§ **Vorliegender Text**
Nach Möglichkeit sollten Schulklassen maximal ein Jahr von einer Person ohne Lehrdiplom unterrichtet werden. Falls sich eine Neueinsteigerin gegen eine Ausbildung an der PH entscheidet, sollte sie nicht weiter dieselbe Klasse unterrichten. Sie kann aber von einer anderen Schulgemeinde wieder für ein Jahr angestellt werden.

Rund 70 der über 500 Personen ohne Lehrdiplom im Kanton Zürich wurden zum neu geschaffenen Aufnahmeverfahren «sur dossier» zugelassen. Sie können neben der Ausbildung weiter Teilzeit an einer Schule arbeiten.

Weitere 30 Personen absolvieren voraussichtlich den Studiengang für Quereinsteigende. Bedingung dafür ist ein Hochschulabschluss. Insgesamt möchte also etwa ein Fünftel der Neueinsteiger längerfristig im Beruf bleiben.

(Quelle: Bildungsdirektion des Kantons Zürich)

Ohne Diplom, mit viel Engagement

Doch wie läuft es in den Klassen, in denen Personen ohne Lehrdiplom unterrichten? Ein Forschungsprojekt der PH Zürich, in dem 14 Personen ohne Lehrdiplom begleitet werden, gibt erste Anhaltspunkte.

Es funktioniere augenscheinlich, sagt Projektleiter Tobias Leonhard. In erster Linie dank den Personen ohne Diplom, die sehr viel Engagement zeigen: «Sie leisten etwas, was aufgrund des Lehrpersonenmangels nicht mehr an allen Schulen selbstverständlich ist: Sie sind verlässlich vor Ort, sie kümmern sich und sie machen Unterricht.» Doch auch die Teams in den Schulen leisten mit ihrer grossen Unterstützung einen wesentlichen Beitrag.

§ **Aufgaben und Übungen**
A – Schreib alles vom Anfang der Einträge bis einschließlich der Zeile mit „ilan@iforc.co.il“ noch einmal ab und setz dabei überall „משרות“ für „דרושים“ ein. Die Bilder lässt du in der Antwort weg.
B – Führ den Text über Lehrpersonen ohne Diplom im Kanton Zürich weiter.

§ **Ausgangsdaten**
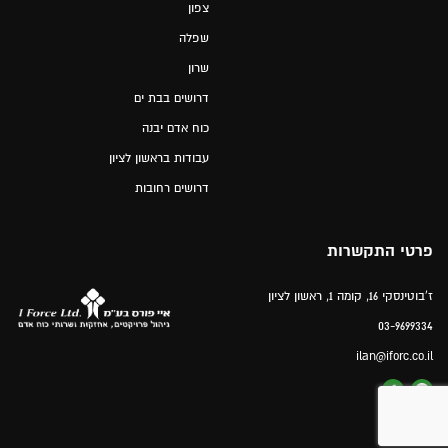
צפון
שפלה
שרון
דרושים בבת ים
כוח אדם יבנה
עבודות בראשון לציון
דרושים רחובות
פרטי התקשרות
ז'בוטינסקי 16, קומה 1, ראשון לציון
03-9699334
ilan@iforc.co.il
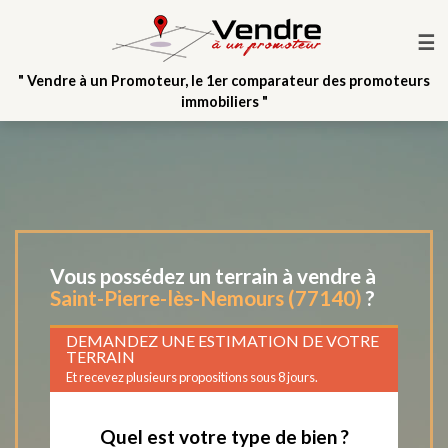
☰
" Vendre à un Promoteur, le 1er comparateur des promoteurs
immobiliers "
Vous possédez un terrain à vendre à
Saint-Pierre-lès-Nemours (77140)
?
DEMANDEZ UNE ESTIMATION DE VOTRE
TERRAIN
Et recevez plusieurs propositions sous 8 jours.
Quel est votre type de bien ?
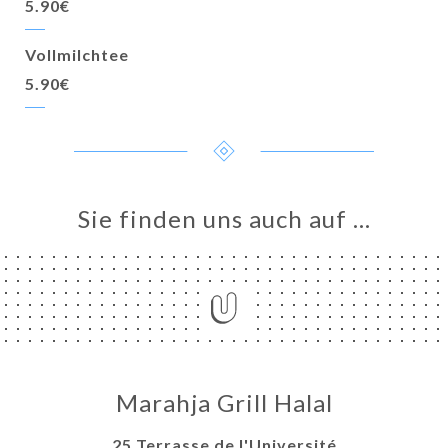
5.90€
Vollmilchtee
5.90€
Sie finden uns auch auf …
Marahja Grill Halal
25 Terrasse de l'Université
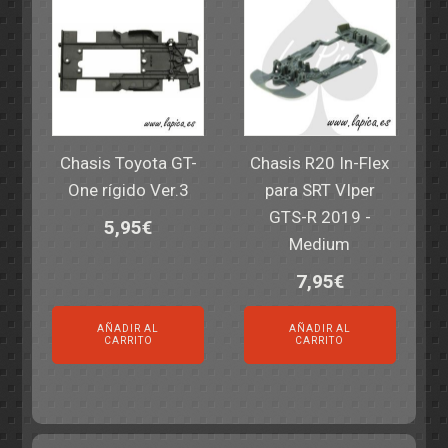
Chasis Toyota GT-
Chasis R20 In-Flex
One rígido Ver.3
para SRT VIper
GTS-R 2019 -
5,95
€
Medium
7,95
€
AÑADIR AL
AÑADIR AL
CARRITO
CARRITO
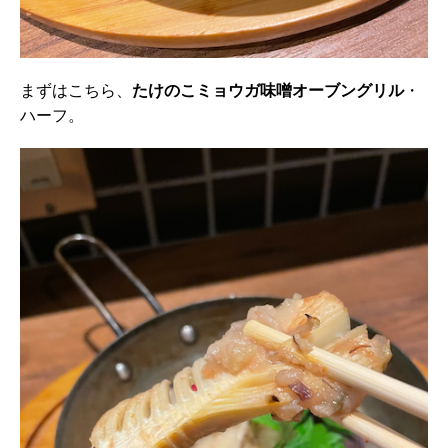
まずはこちら、
たけのこミョウガ味噌オーブングリル
・
ハーフ。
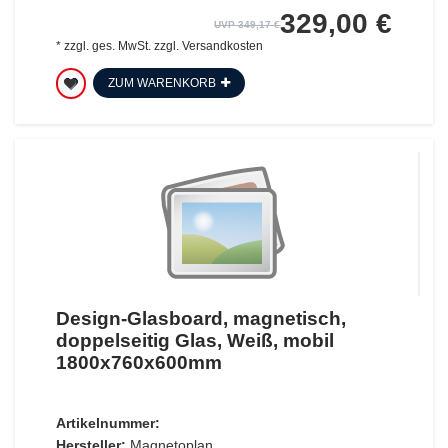
329,00 €
UVP 349,17 €
*
zzgl. ges. MwSt.
zzgl.
Versandkosten
ZUM WARENKORB
Design-Glasboard, magnetisch,
doppelseitig Glas, Weiß, mobil
1800x760x600mm
Artikelnummer:
Hersteller:
Magnetoplan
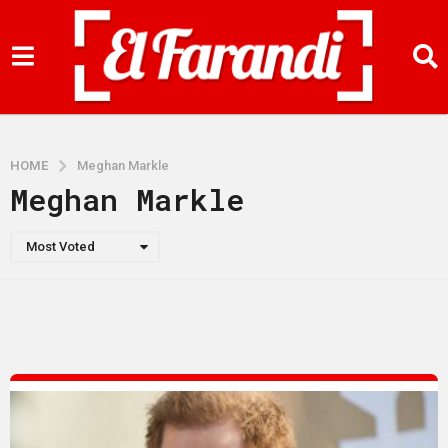
HOME
Meghan Markle
Meghan Markle
Most Voted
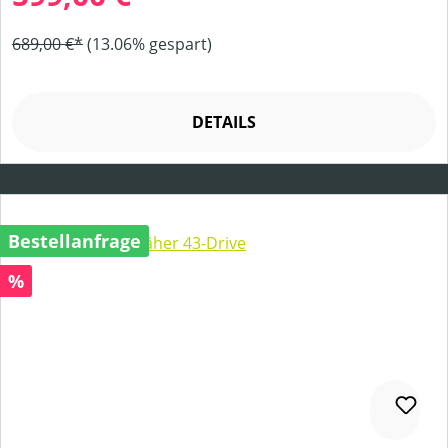
689,00 €*
(13.06% gespart)
DETAILS
Bestellanfrage
Rabatt
%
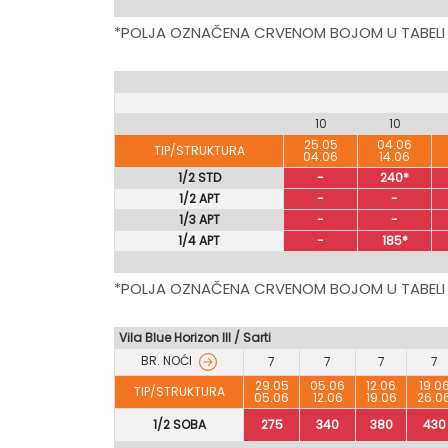
*POLJA OZNAČENA CRVENOM BOJOM U TABELI
10
10
25.05
04.06
TIP/STRUKTURA
04.06
14.06
1/2 STD
-
240*
1/2 APT
-
-
1/3 APT
-
-
1/4 APT
-
185*
*POLJA OZNAČENA CRVENOM BOJOM U TABELI
Vila Blue Horizon III / Sarti
BR. NOĆI
7
7
7
7
29.05
05.06
12.06
19.0
TIP/STRUKTURA
05.06
12.06
19.06
26.0
1/2 SOBA
275
340
380
430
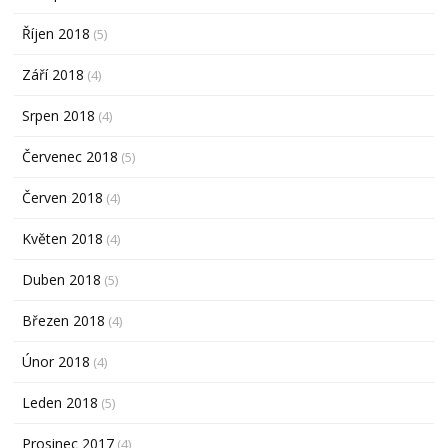
Říjen 2018
(5)
Září 2018
(4)
Srpen 2018
(4)
Červenec 2018
(5)
Červen 2018
(4)
Květen 2018
(4)
Duben 2018
(5)
Březen 2018
(4)
Únor 2018
(4)
Leden 2018
(5)
Prosinec 2017
(4)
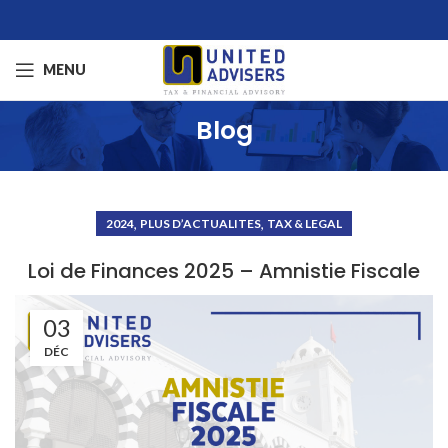
MENU
Blog
,
,
2024
PLUS D’ACTUALITES
TAX & LEGAL
Loi de Finances 2025 – Amnistie Fiscale
03
DÉC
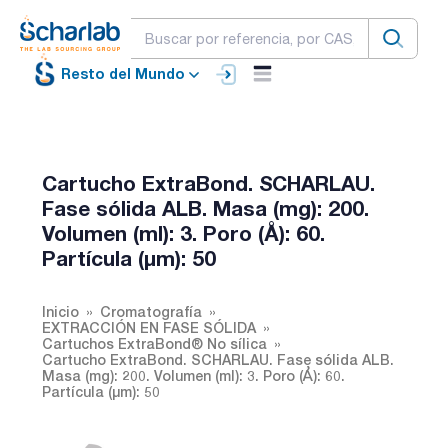
Resto del Mundo
Cartucho ExtraBond. SCHARLAU.
Fase sólida ALB. Masa (mg): 200.
Volumen (ml): 3. Poro (Å): 60.
Partícula (µm): 50
Inicio
Cromatografía
EXTRACCIÓN EN FASE SÓLIDA
Cartuchos ExtraBond® No sílica
Cartucho ExtraBond. SCHARLAU. Fase sólida ALB.
Masa (mg): 200. Volumen (ml): 3. Poro (Å): 60.
Partícula (µm): 50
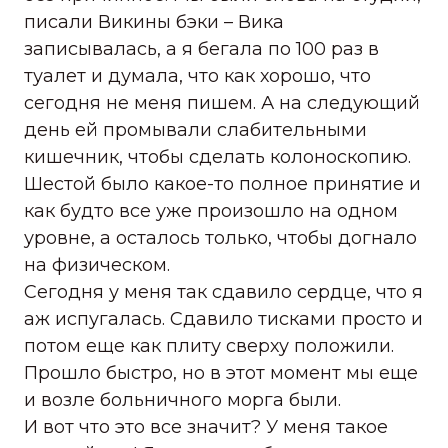
писали Викины бэки – Вика
записывалась, а я бегала по 100 раз в
туалет и думала, что как хорошо, что
сегодня не меня пишем. А на следующий
день ей промывали слабительными
кишечник, чтобы сделать колоноскопию.
Шестой было какое-то полное принятие и
как будто все уже произошло на одном
уровне, а осталось только, чтобы догнало
на физическом.
Сегодня у меня так сдавило сердце, что я
аж испугалась. Сдавило тисками просто и
потом еще как плиту сверху положили.
Прошло быстро, но в этот момент мы еще
и возле больничного морга были.
И вот что это все значит? У меня такое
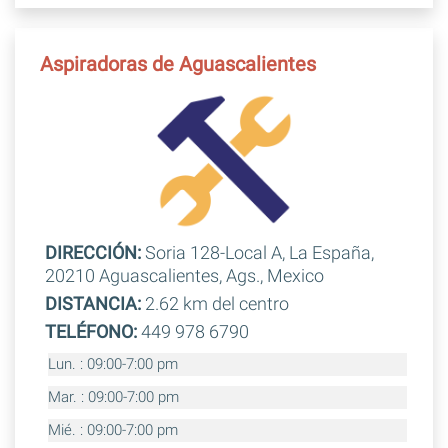
Aspiradoras de Aguascalientes
DIRECCIÓN:
Soria 128-Local A, La España,
20210 Aguascalientes, Ags., Mexico
DISTANCIA:
2.62 km del centro
TELÉFONO:
449 978 6790
Lun. : 09:00-7:00 pm
Mar. : 09:00-7:00 pm
Mié. : 09:00-7:00 pm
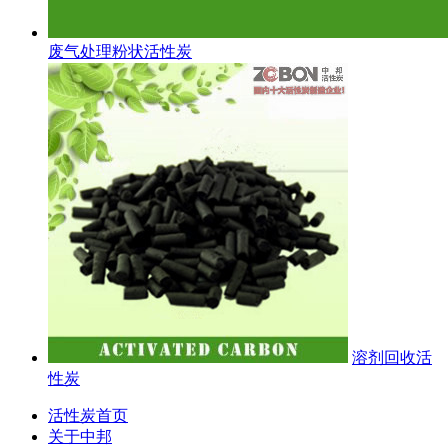
废气处理粉状活性炭
溶剂回收活
性炭
活性炭首页
关于中邦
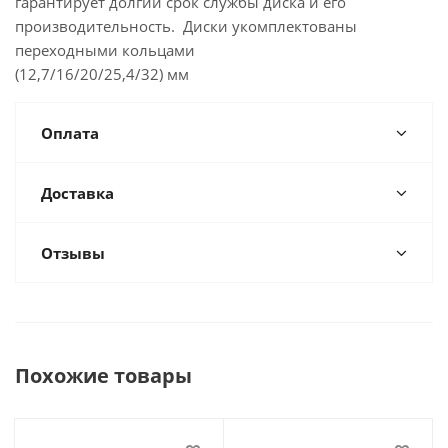
гарантирует долгий срок службы диска и его
производительность. Диски укомплектованы
переходными кольцами
(12,7/16/20/25,4/32) мм
Оплата
Доставка
Отзывы
Похожие товары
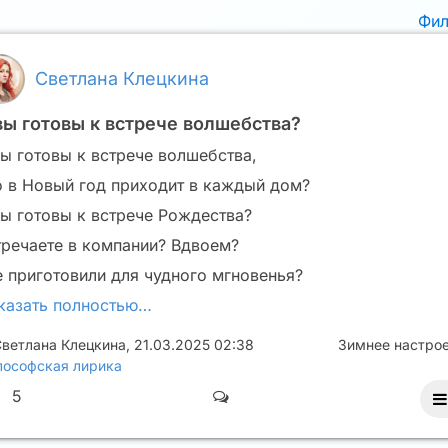
Фи
Светлана Клецкина
вы готовы к встрече волшебства?
вы готовы к встрече волшебства,
о в Новый год приходит в каждый дом?
вы готовы к встрече Рождества?
тречаете в компании? Вдвоем?
е приготовили для чудного мгновенья?
казать полностью…
ветлана Клецкина
,
21.03.2025 02:38
Зимнее настро
ософская лирика
5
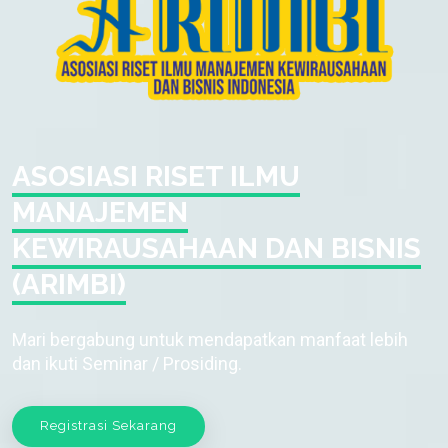
ASOSIASI RISET ILMU
MANAJEMEN
KEWIRAUSAHAAN DAN BISNIS
(ARIMBI)
Mari bergabung untuk mendapatkan manfaat lebih
dan ikuti Seminar / Prosiding.
Registrasi Sekarang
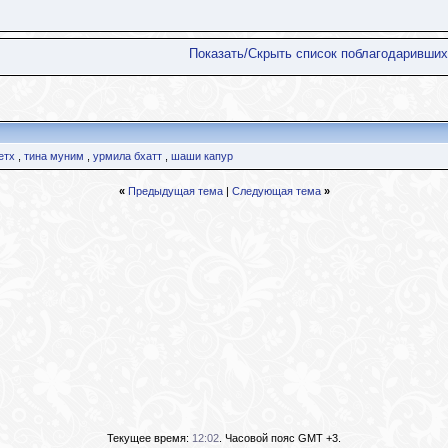
Показать/Скрыть список поблагодаривших
етх
,
тина муним
,
урмила бхатт
,
шаши капур
«
Предыдущая тема
|
Следующая тема
»
Текущее время:
12:02
. Часовой пояс GMT +3.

§ **Antworten nacheinander**
A –
צפון
שפלה
שרון
משרות בבת ים
כוח אדם יבנה
עבודות בראשון לציון
משרות רחובות
פרטי התקשרות
ז'בוטינסקי 16, קומה 1, ראשון לציון
03-9699334
ilan@iforc.co.il

B –
Niemand käme auf die Idee, eine Hausarztpraxis mit einem engagierten Laien zu besetzen, doch in der Schule wird das tatsächlich akzeptiert. Diese Differenz finde ich bemerkenswert.
Autor: Prof. Dr. Tobias Leonhard Pädagogische Hochschule Zürich

Kritik vonseiten der Eltern haben Leonhard und sein Team bisher keine beobachtet. Die Eltern seien in erster Linie froh, dass sich jemand um ihre Kinder kümmert: «Wenn die Kinder in der Schule versorgt sind, die Beziehungsebene stimmt und der Unterricht in der gewohnten Form mit Lehrmitteln stattfindet, dann scheint den gesellschaftlichen Anforderungen an Schule offensichtlich Genüge getan.»

Das sieht Leonhard aber auch kritisch: «Niemand käme auf die Idee, eine Hausarztpraxis mit einem engagierten Laien zu besetzen, doch in der Schule wird das tatsächlich akzeptiert. Diese Differenz finde ich bemerkenswert.»

Früher Polizistin, Fachfrau Betreuung oder Ingenieur – jetzt Lehrperson

Die Personen im Forschungsprojekt kommen aus den unterschiedlichsten Bereichen: Im Sample sind etwa zwei Fachfrauen Betreuung, zwei Ingenieure, eine Polizistin, eine Fotofachfrau und eine Ökonomin.

Was sie alle verbindet: Sie haben einen «biografischen Anschluss an den Lehrerinnen-Beruf», wie es Tobias Leonhard ausdrückt. Das heisst: Sie sind in früheren Jobs bereits mit Pädagogik in Berührung gekommen – sei es bei der Betreuung von Kindern, als Tennislehrer oder Reitlehrerin.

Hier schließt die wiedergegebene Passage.